=== Your goal ===
For the entries below, the result should be an exact transcription of the lines from the one with "[23,562,76,571] instead of" up to and including the one with "[496,212,530,220] visible ->", and only those.

=== Records for processing ===
⁂

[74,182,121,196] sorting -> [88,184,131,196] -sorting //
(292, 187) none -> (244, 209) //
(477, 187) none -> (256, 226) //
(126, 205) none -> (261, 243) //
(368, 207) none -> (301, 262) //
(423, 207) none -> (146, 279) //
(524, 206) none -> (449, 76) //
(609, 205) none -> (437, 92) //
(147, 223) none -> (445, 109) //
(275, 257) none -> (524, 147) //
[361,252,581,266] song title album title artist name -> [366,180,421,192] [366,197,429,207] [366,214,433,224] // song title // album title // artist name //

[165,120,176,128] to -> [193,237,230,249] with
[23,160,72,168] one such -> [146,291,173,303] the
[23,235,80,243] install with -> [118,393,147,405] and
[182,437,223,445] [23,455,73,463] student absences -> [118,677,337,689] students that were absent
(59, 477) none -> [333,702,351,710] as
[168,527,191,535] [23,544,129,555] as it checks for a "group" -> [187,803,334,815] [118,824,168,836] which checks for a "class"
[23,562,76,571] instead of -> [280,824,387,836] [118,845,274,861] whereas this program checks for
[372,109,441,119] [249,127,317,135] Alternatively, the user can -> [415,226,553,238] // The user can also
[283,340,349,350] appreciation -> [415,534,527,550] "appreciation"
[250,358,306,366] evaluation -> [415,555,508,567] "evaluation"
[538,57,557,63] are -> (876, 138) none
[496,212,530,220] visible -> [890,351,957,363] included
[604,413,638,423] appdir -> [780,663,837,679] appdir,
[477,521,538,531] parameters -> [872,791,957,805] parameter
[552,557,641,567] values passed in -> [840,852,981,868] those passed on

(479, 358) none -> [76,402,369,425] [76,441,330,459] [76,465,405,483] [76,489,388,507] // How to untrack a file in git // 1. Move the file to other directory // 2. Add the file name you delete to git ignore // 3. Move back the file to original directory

⁂

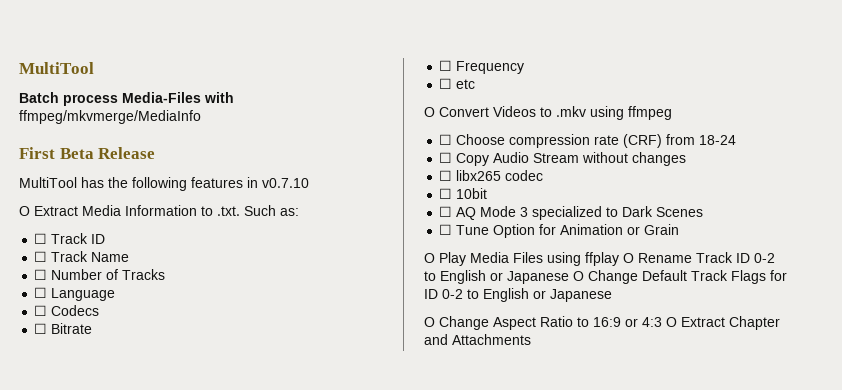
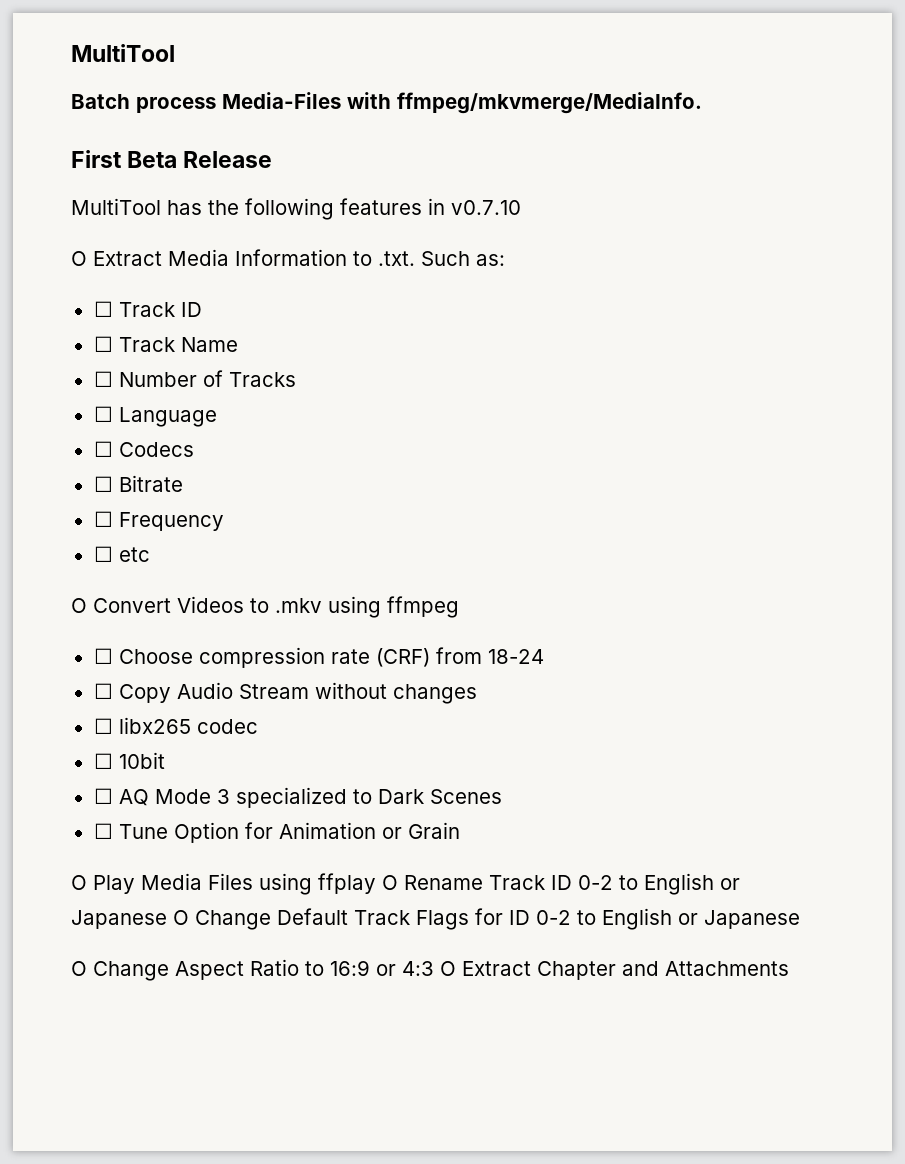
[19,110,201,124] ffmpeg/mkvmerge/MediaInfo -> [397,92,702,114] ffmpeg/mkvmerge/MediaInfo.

⁂

=== Written reply ===
[23,562,76,571] instead of -> [280,824,387,836] [118,845,274,861] whereas this program checks for
[372,109,441,119] [249,127,317,135] Alternatively, the user can -> [415,226,553,238] // The user can also
[283,340,349,350] appreciation -> [415,534,527,550] "appreciation"
[250,358,306,366] evaluation -> [415,555,508,567] "evaluation"
[538,57,557,63] are -> (876, 138) none
[496,212,530,220] visible -> [890,351,957,363] included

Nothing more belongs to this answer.